When the law takes effect in three months, the city will be the fourth place in the country with some form of legislation against discriminating against unemployed job-seekers. But it will be alone in letting applicants sue employers for damages over claims that they were rejected because of their joblessness.
“We cannot and will not allow New Yorkers who are qualified and ready to work and looking to work to have the door of opportunity slammed in their faces,” City Council Speaker Christine Quinn said.
It felt like that to Joe Capone as he looked for work after a tough break more than three years ago: He left his information technology support job in late 2009 for a better-paying offer that then got rescinded.
At one point, he said, a recruiter told him to fudge his resume to say he’d been working, or he’d never get a response. He didn’t follow the advice and eventually found a job in December 2011.

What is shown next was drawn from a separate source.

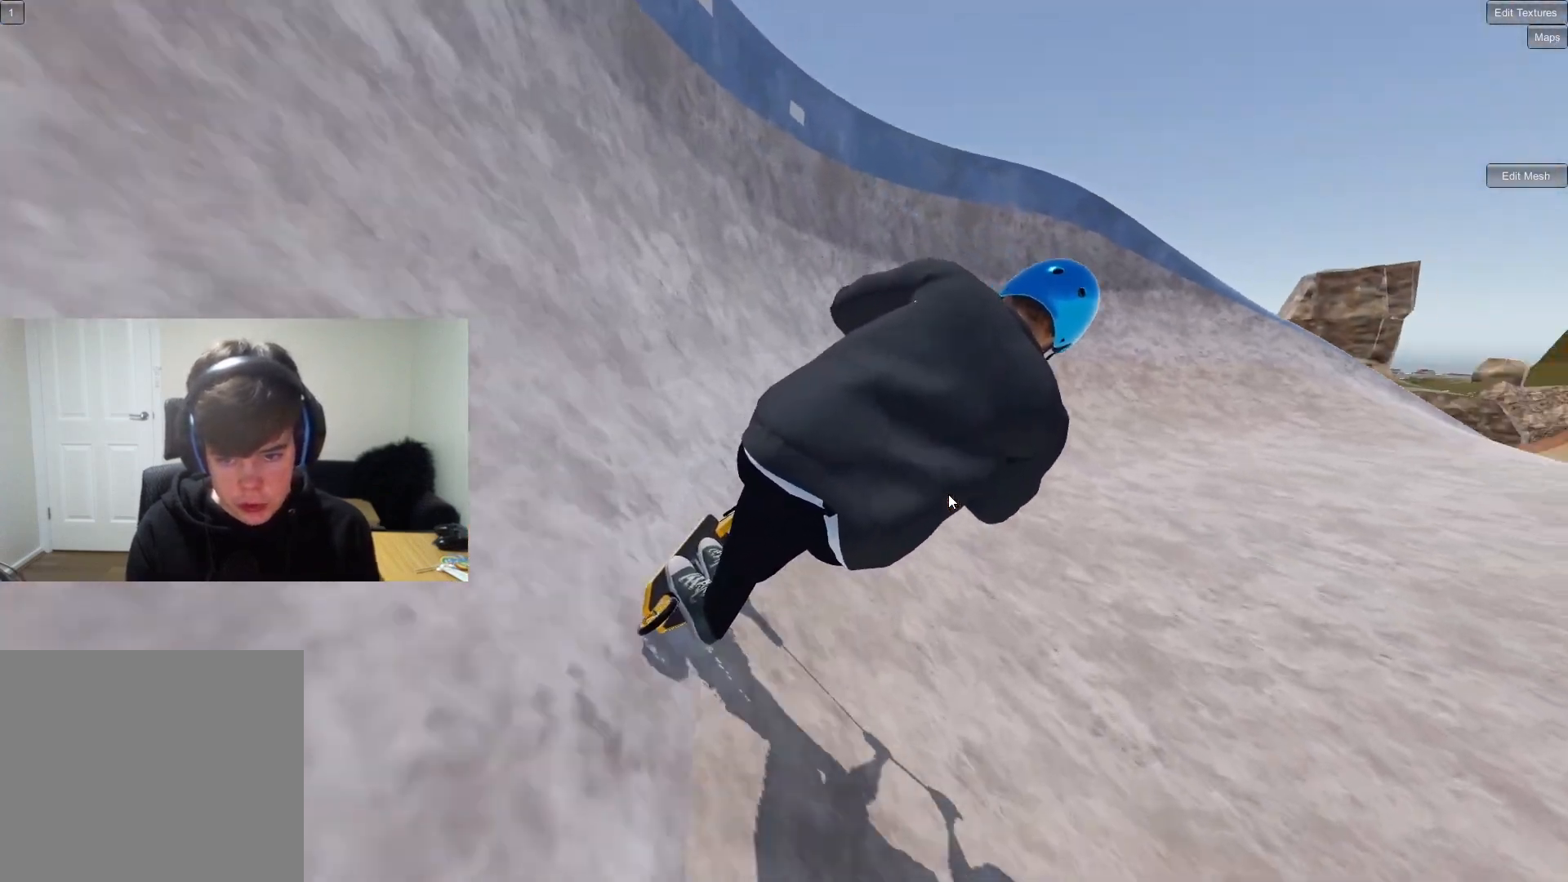
{"buttons": [], "left_stick": "right", "right_stick": "down", "events": [[150, "left_stick", "right"]]}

But it still bothers Capone that unemployment may be holding other job-seekers back.
“It’s something that’s totally out of their control, especially in certain fields,” said Capone, 46, who lives in the city.
Unemployment-discrimination laws have been floated around the country in recent years. President Barack Obama proposed one in 2011, and New Jersey, Oregon, and Washington, D.C., have passed laws barring jobs ads that say applicants must be employed. New Jersey, which enacted the first such measure in 2011, has cited at least one company for an ad that excluded jobless applicants, its state Labor Department says.
But the concept has hit roadblocks in other states. California Gov. Jerry Brown vetoed an unemployment-discrimination measure last fall, indicating he wasn’t happy with changes made to it. At least 15 other states have considered the idea but haven’t enacted it.
Unemployed job-hunters and their advocates say it’s illogical and unfair to be required to have a job to get a job, particularly after years of high unemployment and layoffs. Nationally, more than 1 in 3 unemployed workers has been looking for at least six months, the federal Bureau of Labor Statistics says.
Excluding them from consideration for new jobs just prolongs the problem, for them and the economy alike, worker advocates say.
But businesses and Mayor Michael Bloomberg say lawmakers shouldn’t try to dictate how hiring choices get made, and they predict the unemployment-discrimination measure will lead to baseless lawsuits from applicants who are disgruntled but weren’t discriminated against.
“It is essentially open season on employers in New York City,” said Keith Gutstein, an employment lawyer who represents businesses.
Bloomberg, a billionaire who founded and ran a financial-information firm before going into politics, wrote in his veto message last month that “the circumstances surrounding a person’s unemployment status may, in certain situations, be relevant” in choosing a candidate.
Bloomberg didn’t elaborate. But experts say hiring managers may think _ if sometimes unfairly _ that unemployed applicants might have lost their jobs because of their own problems or that they’ll take an offer out of desperation and then leave if something better comes up.
If an applicant hasn’t been working for a couple of years, companies might worry that his or her skills are rusty in an era when many industries are changing rapidly, said Kathryn Wylde, president of the Partnership for New York City, an influential business group.
An October 2011 search of New York City-based job listings found more than a dozen that explicitly required candidates to be employed, according to Manhattan Borough President Scott Stringer’s office. A broader review that year by the National Employment Law Project, a worker-advocacy group, found 150 ads that were restricted to or aimed at people currently working.